For my part, a bunch of my Whitworth University students and I (along with students and a few faculty from Gonzaga and Eastern Washington University) will be immersed in a small part of the electoral media process, a part in which no other universities in the nation outside of New York can participate.

Here in Spokane County, we’ll be working for the Associated Press keeping track of results of every race in 31 states. Those of us working in downtown Spokane will be the first to hear the results from Virginia, Pennsylvania and Ohio, among others. If you hear the networks make a call for one of those key states, they’ll do so largely based on the numbers from here, which will be updated via computer and sent to major news organizations every 30 seconds. (Incidentally, the Associated Press may have been the only news organization not make a faulty projection call during the 2000 election.)

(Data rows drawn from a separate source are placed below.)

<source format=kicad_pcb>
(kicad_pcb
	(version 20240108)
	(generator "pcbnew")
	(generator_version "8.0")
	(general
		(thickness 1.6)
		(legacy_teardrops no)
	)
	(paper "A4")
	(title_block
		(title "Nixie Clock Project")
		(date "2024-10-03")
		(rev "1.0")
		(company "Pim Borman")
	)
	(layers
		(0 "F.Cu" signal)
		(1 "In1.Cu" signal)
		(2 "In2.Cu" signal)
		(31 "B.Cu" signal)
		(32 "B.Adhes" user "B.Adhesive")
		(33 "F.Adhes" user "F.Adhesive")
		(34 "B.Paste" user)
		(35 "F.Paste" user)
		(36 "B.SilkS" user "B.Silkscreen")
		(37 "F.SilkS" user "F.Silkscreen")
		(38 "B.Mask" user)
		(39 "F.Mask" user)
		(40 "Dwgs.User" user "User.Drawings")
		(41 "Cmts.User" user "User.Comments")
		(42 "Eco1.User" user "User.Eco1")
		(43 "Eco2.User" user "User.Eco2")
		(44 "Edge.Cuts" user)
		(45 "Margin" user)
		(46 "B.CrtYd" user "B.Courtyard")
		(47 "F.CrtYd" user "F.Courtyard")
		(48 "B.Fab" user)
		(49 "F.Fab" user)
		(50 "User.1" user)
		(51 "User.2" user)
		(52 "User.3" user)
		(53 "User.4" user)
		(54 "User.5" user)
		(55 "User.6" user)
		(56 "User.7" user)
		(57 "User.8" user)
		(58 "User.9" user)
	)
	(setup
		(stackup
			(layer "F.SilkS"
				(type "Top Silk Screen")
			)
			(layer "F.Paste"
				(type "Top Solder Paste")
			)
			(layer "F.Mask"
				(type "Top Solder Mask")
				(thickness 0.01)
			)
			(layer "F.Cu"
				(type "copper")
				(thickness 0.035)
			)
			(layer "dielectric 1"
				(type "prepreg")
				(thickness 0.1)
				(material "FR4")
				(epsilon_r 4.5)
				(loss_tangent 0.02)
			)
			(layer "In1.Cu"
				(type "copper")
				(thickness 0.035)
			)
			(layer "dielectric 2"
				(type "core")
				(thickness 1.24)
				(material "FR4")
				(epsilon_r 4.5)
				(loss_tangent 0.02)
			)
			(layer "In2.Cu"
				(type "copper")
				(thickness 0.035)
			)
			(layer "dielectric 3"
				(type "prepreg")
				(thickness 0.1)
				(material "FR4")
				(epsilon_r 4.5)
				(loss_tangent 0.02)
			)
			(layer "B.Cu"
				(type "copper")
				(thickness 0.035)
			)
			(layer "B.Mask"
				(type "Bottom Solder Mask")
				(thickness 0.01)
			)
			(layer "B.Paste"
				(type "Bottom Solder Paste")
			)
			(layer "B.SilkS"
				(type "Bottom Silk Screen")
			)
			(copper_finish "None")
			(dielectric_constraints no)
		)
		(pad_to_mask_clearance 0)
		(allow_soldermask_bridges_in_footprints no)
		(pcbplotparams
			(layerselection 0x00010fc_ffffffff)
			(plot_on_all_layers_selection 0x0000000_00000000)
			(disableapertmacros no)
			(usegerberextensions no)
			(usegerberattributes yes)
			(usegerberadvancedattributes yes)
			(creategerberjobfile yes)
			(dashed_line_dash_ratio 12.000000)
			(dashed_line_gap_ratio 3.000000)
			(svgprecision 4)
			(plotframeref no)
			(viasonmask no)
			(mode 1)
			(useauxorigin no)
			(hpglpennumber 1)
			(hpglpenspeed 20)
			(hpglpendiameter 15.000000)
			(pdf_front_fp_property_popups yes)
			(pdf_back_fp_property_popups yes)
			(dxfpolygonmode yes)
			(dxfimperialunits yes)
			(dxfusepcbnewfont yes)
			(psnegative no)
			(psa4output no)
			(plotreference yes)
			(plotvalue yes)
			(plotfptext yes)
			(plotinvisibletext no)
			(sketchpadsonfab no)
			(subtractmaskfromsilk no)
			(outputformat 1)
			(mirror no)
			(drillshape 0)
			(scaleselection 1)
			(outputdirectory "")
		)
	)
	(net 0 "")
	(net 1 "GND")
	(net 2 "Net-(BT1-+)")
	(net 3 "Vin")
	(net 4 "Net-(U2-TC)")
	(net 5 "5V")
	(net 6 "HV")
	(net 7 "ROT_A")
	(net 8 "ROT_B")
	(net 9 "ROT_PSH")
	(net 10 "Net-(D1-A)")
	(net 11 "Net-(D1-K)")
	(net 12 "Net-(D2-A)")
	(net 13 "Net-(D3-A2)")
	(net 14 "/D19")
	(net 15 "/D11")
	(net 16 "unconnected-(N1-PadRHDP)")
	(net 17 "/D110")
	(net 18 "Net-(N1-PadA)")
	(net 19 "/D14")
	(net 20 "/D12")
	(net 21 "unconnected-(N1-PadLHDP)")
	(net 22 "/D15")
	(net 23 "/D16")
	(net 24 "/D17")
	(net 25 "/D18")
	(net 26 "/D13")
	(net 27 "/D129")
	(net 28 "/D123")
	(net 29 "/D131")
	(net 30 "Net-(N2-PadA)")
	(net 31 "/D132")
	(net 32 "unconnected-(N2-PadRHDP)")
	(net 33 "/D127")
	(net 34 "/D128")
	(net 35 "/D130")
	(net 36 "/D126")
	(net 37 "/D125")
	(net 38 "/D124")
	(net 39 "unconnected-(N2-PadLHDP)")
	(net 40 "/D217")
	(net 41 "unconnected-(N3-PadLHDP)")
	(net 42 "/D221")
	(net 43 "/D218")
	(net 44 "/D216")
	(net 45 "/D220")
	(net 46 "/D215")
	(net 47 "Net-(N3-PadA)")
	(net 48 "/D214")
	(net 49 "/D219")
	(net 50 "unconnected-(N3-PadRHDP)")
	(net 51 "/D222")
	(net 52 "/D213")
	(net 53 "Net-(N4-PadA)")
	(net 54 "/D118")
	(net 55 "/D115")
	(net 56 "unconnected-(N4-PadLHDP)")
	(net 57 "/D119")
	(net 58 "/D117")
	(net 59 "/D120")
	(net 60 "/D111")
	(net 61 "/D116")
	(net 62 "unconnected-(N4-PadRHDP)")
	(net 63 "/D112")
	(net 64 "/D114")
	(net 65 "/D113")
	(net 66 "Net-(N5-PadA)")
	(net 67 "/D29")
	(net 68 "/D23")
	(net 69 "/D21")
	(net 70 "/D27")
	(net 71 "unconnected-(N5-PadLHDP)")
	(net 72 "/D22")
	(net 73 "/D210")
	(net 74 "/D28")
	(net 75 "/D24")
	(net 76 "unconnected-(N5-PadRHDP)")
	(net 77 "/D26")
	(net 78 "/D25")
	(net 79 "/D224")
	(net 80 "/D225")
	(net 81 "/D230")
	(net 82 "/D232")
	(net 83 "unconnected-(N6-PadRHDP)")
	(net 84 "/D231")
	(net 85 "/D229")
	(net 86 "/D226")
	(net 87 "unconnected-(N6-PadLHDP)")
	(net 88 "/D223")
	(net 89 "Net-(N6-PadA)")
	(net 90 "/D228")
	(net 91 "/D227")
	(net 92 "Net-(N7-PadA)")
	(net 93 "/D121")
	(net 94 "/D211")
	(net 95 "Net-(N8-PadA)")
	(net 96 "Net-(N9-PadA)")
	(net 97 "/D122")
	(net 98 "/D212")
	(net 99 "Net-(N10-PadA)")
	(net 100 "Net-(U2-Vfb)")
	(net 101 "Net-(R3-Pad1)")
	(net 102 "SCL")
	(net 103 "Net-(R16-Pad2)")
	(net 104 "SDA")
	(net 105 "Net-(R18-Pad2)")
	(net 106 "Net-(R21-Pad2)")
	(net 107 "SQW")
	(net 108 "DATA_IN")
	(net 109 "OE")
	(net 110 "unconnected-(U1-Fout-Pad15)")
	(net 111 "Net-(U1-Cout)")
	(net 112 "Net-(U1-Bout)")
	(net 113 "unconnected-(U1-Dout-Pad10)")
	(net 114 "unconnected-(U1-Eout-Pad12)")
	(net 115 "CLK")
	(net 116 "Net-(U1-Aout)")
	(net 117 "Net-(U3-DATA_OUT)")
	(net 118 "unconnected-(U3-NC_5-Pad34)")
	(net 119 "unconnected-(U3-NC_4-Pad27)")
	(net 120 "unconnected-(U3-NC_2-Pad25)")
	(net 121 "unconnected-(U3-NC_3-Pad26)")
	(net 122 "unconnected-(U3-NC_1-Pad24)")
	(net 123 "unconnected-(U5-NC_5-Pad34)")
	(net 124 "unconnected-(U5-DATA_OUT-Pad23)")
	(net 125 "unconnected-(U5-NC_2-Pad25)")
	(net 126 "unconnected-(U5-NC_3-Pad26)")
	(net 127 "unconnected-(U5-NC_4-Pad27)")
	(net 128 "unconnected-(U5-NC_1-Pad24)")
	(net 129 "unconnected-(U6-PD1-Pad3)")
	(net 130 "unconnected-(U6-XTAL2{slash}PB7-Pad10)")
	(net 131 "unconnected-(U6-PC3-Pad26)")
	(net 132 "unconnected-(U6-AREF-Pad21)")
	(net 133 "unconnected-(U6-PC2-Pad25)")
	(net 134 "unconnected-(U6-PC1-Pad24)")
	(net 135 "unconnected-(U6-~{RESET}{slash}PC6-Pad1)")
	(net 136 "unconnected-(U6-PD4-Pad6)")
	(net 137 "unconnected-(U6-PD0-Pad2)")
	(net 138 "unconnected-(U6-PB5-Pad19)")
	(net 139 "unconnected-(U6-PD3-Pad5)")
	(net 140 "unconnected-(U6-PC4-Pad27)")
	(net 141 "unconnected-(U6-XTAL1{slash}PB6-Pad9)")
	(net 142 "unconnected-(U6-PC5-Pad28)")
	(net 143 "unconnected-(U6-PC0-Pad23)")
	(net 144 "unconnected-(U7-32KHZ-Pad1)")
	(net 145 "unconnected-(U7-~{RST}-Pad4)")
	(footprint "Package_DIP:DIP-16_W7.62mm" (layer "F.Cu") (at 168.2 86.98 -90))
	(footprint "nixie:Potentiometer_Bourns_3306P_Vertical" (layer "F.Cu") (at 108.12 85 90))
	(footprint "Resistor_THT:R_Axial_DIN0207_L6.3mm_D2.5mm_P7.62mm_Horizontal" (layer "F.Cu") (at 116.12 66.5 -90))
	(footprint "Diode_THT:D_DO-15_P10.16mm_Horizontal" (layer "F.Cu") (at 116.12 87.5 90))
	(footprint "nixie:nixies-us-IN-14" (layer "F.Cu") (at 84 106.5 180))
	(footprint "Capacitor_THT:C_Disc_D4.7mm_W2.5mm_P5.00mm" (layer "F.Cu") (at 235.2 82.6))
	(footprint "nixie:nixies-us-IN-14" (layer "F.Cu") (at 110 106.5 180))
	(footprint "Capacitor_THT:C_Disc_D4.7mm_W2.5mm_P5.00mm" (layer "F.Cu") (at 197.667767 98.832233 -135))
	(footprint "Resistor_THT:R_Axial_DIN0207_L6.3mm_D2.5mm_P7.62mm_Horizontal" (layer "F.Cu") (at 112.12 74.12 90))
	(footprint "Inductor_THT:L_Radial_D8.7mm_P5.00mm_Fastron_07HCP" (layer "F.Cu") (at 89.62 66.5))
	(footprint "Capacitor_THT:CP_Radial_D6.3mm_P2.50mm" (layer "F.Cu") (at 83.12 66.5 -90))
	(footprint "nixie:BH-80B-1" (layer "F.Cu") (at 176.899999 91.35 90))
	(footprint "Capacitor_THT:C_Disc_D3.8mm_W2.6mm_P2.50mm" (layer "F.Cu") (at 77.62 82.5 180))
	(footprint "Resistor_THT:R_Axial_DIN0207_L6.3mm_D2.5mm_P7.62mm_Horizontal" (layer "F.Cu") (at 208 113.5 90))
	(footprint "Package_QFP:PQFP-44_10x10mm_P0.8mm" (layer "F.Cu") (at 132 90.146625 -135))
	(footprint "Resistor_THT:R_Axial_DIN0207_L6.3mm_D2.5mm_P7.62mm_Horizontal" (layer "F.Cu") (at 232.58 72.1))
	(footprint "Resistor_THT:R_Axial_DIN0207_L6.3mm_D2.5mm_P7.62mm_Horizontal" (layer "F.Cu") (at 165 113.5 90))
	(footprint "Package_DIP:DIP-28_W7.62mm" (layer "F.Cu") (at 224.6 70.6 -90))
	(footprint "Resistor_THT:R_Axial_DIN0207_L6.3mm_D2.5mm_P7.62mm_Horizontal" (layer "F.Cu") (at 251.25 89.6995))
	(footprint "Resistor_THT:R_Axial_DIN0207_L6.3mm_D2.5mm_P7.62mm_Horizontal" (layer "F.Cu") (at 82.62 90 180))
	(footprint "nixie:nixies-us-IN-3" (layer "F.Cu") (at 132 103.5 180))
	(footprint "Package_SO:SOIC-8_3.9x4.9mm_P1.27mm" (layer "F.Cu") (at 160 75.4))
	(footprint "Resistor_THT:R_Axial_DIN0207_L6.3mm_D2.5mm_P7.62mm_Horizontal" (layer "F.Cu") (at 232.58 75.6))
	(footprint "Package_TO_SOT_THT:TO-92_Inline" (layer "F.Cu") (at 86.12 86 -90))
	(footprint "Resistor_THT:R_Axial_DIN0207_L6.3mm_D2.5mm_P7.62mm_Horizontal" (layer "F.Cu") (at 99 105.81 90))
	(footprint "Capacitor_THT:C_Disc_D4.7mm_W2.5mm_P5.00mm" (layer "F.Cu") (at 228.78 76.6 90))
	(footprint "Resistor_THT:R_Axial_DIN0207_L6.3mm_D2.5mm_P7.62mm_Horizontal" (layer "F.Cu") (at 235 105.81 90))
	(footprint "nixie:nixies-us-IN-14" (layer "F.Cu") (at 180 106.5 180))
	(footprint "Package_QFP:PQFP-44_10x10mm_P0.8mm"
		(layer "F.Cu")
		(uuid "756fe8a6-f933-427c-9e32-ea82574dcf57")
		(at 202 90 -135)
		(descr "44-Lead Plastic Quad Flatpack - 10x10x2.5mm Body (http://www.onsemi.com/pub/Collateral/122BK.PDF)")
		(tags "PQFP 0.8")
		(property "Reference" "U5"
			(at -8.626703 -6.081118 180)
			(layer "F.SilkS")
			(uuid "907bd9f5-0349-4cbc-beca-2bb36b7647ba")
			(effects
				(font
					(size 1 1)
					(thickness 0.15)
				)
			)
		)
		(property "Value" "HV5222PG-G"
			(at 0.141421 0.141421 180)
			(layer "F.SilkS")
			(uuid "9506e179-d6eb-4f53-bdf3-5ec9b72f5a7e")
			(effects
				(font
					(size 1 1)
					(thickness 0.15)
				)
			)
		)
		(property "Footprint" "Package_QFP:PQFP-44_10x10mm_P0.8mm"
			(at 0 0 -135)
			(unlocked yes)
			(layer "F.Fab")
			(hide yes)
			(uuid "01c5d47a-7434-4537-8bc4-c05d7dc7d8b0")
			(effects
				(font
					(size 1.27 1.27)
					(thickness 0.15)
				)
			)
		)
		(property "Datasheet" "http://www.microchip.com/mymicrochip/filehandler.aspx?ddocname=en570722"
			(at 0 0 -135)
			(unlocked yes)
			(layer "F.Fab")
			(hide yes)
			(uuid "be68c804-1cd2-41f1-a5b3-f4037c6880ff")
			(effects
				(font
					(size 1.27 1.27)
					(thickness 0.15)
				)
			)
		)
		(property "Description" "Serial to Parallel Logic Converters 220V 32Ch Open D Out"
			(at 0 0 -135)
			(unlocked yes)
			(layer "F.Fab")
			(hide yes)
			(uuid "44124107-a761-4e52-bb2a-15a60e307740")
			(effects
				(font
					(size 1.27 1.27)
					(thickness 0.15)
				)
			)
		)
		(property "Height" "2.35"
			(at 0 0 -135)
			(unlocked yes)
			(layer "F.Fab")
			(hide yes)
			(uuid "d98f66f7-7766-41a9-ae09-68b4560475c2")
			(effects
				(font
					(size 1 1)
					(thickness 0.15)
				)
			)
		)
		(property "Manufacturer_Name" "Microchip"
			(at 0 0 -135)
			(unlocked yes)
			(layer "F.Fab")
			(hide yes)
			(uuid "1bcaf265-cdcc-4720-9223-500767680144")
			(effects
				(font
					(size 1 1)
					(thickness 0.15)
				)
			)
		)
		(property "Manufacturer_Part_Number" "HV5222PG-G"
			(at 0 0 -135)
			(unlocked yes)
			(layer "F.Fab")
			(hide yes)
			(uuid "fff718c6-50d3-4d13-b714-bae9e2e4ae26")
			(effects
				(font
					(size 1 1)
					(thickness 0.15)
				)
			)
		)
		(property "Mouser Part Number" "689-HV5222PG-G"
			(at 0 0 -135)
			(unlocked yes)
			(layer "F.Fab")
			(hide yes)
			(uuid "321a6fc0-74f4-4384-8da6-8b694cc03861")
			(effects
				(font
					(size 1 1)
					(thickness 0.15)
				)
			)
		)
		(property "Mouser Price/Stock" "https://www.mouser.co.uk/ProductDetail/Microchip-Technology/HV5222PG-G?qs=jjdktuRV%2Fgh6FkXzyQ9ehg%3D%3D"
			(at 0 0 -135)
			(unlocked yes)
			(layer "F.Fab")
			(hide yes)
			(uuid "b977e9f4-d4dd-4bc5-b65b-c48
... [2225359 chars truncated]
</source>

Those of us in the call center, though, will hear the results one county at a time, and will be immersed in keeping track of numbers given to us over the phone for individual races. We won’t have time to check out who is winning overall, or to listen to the talking heads on the various networks. I will videotape the coverage, though with my home technology it will have to be from one of the major networks–I don’t have TIVO and my old machine can’t record from our CNN, MSNBC or Fox News stations.

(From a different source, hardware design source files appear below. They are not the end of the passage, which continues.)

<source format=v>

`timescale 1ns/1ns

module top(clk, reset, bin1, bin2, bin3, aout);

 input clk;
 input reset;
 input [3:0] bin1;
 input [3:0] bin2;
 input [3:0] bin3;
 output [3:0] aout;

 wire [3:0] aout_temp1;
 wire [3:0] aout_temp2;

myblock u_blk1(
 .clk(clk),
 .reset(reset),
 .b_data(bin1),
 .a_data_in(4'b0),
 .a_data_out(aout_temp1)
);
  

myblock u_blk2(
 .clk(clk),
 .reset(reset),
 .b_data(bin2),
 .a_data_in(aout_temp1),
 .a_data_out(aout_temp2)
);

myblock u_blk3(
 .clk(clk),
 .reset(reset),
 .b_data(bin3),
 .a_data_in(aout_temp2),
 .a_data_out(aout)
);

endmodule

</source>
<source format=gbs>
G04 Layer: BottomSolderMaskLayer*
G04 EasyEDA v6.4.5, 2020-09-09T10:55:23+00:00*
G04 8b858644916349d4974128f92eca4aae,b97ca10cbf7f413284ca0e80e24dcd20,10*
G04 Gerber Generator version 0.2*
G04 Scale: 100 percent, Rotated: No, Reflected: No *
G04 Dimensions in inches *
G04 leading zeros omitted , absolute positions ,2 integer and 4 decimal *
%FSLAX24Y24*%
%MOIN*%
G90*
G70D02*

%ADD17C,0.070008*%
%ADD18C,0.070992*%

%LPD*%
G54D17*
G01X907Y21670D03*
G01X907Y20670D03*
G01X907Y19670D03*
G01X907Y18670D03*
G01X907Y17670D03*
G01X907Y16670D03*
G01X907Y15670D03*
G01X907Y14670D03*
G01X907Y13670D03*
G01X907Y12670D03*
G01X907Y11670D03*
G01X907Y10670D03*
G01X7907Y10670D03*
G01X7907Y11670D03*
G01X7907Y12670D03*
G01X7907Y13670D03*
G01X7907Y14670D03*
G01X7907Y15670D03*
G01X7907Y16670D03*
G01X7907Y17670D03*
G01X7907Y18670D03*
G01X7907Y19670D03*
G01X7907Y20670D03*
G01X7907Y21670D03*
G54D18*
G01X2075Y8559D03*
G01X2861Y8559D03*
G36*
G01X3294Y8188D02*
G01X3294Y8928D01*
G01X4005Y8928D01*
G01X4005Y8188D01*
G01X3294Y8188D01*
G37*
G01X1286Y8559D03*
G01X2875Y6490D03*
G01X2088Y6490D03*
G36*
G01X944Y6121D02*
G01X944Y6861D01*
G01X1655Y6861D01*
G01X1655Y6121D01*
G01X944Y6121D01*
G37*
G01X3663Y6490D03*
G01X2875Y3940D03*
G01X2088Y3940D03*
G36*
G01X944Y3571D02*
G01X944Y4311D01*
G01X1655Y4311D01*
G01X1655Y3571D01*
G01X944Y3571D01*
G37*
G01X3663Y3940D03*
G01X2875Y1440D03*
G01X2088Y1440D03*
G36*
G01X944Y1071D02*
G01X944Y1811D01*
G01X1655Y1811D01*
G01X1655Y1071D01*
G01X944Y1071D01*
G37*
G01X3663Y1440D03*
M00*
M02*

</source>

I’ll tape coverage on the local ABC affiliate, KXLY, mostly because one of my Whitworth colleagues (academic vice president and political science professor Michael Le Roy) will do election night commentary for that network and I know that he is very good at it. KXLY has also invested quite a bit in technology for this election. You can see a preview of it at the station’s Web site. Le Roy has done the KXLY gig for years, though I did get the opportunity to fill in for him when he had to be out of town during the 2006 election.

I won’t be on television tonight, but if you’re in the Spokane area you can catch me on AM 790 radio with local journalist Rebecca Mack from 8 to 10 p.m. I’ll take a break from the AP call center and walk a block to the studio for the two-hour live show, then hustle back afterward to rejoin the call center.

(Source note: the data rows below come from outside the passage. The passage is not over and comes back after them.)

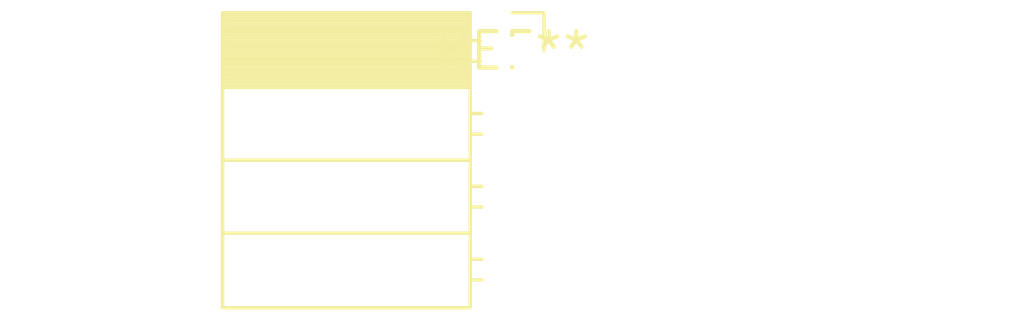
<source format=kicad_pcb>
(kicad_pcb (version 20240108) (generator pcbnew)

  (general
    (thickness 1.6)
  )

  (paper "A4")
  (layers
    (0 "F.Cu" signal)
    (31 "B.Cu" signal)
    (32 "B.Adhes" user "B.Adhesive")
    (33 "F.Adhes" user "F.Adhesive")
    (34 "B.Paste" user)
    (35 "F.Paste" user)
    (36 "B.SilkS" user "B.Silkscreen")
    (37 "F.SilkS" user "F.Silkscreen")
    (38 "B.Mask" user)
    (39 "F.Mask" user)
    (40 "Dwgs.User" user "User.Drawings")
    (41 "Cmts.User" user "User.Comments")
    (42 "Eco1.User" user "User.Eco1")
    (43 "Eco2.User" user "User.Eco2")
    (44 "Edge.Cuts" user)
    (45 "Margin" user)
    (46 "B.CrtYd" user "B.Courtyard")
    (47 "F.CrtYd" user "F.Courtyard")
    (48 "B.Fab" user)
    (49 "F.Fab" user)
    (50 "User.1" user)
    (51 "User.2" user)
    (52 "User.3" user)
    (53 "User.4" user)
    (54 "User.5" user)
    (55 "User.6" user)
    (56 "User.7" user)
    (57 "User.8" user)
    (58 "User.9" user)
  )

  (setup
    (pad_to_mask_clearance 0)
    (pcbplotparams
      (layerselection 0x00010fc_ffffffff)
      (plot_on_all_layers_selection 0x0000000_00000000)
      (disableapertmacros false)
      (usegerberextensions false)
      (usegerberattributes false)
      (usegerberadvancedattributes false)
      (creategerberjobfile false)
      (dashed_line_dash_ratio 12.000000)
      (dashed_line_gap_ratio 3.000000)
      (svgprecision 4)
      (plotframeref false)
      (viasonmask false)
      (mode 1)
      (useauxorigin false)
      (hpglpennumber 1)
      (hpglpenspeed 20)
      (hpglpendiameter 15.000000)
      (dxfpolygonmode false)
      (dxfimperialunits false)
      (dxfusepcbnewfont false)
      (psnegative false)
      (psa4output false)
      (plotreference false)
      (plotvalue false)
      (plotinvisibletext false)
      (sketchpadsonfab false)
      (subtractmaskfromsilk false)
      (outputformat 1)
      (mirror false)
      (drillshape 1)
      (scaleselection 1)
      (outputdirectory "")
    )
  )

  (net 0 "")

  (footprint "PinSocket_1x04_P2.54mm_Horizontal" (layer "F.Cu") (at 0 0))

)

</source>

I’ll get home in the wee hours of the morning, check out CNN, Fox and MSNBC before I go to bed, then teach three classes tomorrow morning. Since several students from the various classes will be with me at the call center, I assume they won’t expect me to be particularly coherent in class. Assuming, of course, they ever do.

I hope you, too, have found meaningful ways to be involved in this historic election. The American electoral system has numerous flaws, and the past two presidential elections have cause many to become cynical about the process. For that reason alone, we’d probably all benefit more from a Barack Obama landslide (which even Karl Rove predicts) than from a narrow John McCain victory (though even if Obama wins Virginia and Pennsylvania, indicating a landslide is in the offing, don’t expect an early McCain concession speech–both parties learned in 1980 how Jimmy Carter’s early concession affected other races in the West).

Frankly, unless you’re in a “swing state,” your individual vote for president won’t matter much. But you have a much greater chance of affecting local races, so take a bit of time to study the issues and local candidates, or to discuss them with trusted and more knowledgeable friends. Regardless of your favored candidates, you’ll probably feel better if you vote–and it might actually make a difference in the outcome. As Sarah Palin and I would agree about whether voting matters: You betcha.